● **RECORDS SUPPLIED**:
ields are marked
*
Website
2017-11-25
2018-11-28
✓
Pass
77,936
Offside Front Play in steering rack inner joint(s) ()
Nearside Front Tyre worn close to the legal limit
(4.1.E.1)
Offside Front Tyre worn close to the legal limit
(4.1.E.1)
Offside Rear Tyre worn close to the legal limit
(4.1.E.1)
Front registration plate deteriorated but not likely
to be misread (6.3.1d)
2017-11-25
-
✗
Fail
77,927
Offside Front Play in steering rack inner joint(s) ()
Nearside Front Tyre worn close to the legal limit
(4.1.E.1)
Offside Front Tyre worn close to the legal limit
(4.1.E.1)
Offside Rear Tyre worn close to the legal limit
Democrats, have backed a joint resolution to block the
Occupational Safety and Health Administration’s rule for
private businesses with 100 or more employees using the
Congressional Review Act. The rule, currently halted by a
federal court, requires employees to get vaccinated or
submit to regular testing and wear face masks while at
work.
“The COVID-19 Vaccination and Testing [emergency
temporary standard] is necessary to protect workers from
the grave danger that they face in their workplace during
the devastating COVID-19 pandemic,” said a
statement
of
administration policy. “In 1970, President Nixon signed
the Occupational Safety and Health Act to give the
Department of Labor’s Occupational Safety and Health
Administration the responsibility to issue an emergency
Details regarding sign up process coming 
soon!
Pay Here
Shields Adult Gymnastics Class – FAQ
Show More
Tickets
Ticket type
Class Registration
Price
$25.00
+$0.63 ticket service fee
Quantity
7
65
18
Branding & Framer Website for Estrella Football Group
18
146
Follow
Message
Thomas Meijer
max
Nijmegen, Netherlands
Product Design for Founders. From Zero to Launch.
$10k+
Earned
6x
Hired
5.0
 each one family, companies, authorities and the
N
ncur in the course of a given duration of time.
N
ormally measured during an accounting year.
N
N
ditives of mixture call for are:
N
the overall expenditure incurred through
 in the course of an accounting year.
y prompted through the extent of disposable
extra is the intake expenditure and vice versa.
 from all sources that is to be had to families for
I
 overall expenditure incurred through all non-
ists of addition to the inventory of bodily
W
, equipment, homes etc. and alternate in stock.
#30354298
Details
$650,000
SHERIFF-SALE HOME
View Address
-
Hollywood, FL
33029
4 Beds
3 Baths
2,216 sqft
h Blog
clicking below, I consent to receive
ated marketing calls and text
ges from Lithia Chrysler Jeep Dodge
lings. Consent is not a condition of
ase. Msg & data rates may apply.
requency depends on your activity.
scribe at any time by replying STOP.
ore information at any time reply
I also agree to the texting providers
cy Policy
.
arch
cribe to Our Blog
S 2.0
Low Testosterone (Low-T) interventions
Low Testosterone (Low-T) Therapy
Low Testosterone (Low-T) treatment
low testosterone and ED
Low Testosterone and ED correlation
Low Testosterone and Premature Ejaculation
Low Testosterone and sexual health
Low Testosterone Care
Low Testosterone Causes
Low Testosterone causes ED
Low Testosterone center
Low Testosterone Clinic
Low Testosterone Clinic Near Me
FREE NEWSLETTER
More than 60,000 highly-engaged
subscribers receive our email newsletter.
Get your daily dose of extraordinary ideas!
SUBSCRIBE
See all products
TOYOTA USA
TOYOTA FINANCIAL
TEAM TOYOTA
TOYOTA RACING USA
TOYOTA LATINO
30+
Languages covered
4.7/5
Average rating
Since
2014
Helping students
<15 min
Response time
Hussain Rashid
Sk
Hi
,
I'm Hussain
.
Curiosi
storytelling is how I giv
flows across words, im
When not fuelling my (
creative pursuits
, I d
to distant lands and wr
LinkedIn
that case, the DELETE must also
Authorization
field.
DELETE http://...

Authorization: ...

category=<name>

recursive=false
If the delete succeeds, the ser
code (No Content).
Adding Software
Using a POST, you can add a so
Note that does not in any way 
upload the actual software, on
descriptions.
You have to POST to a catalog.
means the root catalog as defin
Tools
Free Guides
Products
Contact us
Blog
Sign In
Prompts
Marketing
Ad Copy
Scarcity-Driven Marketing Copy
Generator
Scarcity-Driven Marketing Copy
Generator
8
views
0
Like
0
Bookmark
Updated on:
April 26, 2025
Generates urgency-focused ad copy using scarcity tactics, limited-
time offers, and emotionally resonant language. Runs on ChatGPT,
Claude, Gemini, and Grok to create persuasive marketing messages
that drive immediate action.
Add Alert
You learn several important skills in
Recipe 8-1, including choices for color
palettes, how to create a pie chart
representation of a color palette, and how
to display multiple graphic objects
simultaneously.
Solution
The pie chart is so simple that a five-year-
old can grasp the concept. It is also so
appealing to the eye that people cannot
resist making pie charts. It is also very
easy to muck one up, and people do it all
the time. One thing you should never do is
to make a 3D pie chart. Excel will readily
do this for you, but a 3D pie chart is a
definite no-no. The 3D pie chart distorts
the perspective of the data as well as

● **EXERCISE**: Would you set down, word for word, the lines from the opening of the entries above through the line with "in the course of an accounting year.", both included, and no others?

● **EXPECTED OUTPUT**:
ields are marked
*
Website
2017-11-25
2018-11-28
✓
Pass
77,936
Offside Front Play in steering rack inner joint(s) ()
Nearside Front Tyre worn close to the legal limit
(4.1.E.1)
Offside Front Tyre worn close to the legal limit
(4.1.E.1)
Offside Rear Tyre worn close to the legal limit
(4.1.E.1)
Front registration plate deteriorated but not likely
to be misread (6.3.1d)
2017-11-25
-
✗
Fail
77,927
Offside Front Play in steering rack inner joint(s) ()
Nearside Front Tyre worn close to the legal limit
(4.1.E.1)
Offside Front Tyre worn close to the legal limit
(4.1.E.1)
Offside Rear Tyre worn close to the legal limit
Democrats, have backed a joint resolution to block the
Occupational Safety and Health Administration’s rule for
private businesses with 100 or more employees using the
Congressional Review Act. The rule, currently halted by a
federal court, requires employees to get vaccinated or
submit to regular testing and wear face masks while at
work.
“The COVID-19 Vaccination and Testing [emergency
temporary standard] is necessary to protect workers from
the grave danger that they face in their workplace during
the devastating COVID-19 pandemic,” said a
statement
of
administration policy. “In 1970, President Nixon signed
the Occupational Safety and Health Act to give the
Department of Labor’s Occupational Safety and Health
Administration the responsibility to issue an emergency
Details regarding sign up process coming 
soon!
Pay Here
Shields Adult Gymnastics Class – FAQ
Show More
Tickets
Ticket type
Class Registration
Price
$25.00
+$0.63 ticket service fee
Quantity
7
65
18
Branding & Framer Website for Estrella Football Group
18
146
Follow
Message
Thomas Meijer
max
Nijmegen, Netherlands
Product Design for Founders. From Zero to Launch.
$10k+
Earned
6x
Hired
5.0
 each one family, companies, authorities and the
N
ncur in the course of a given duration of time.
N
ormally measured during an accounting year.
N
N
ditives of mixture call for are:
N
the overall expenditure incurred through
 in the course of an accounting year.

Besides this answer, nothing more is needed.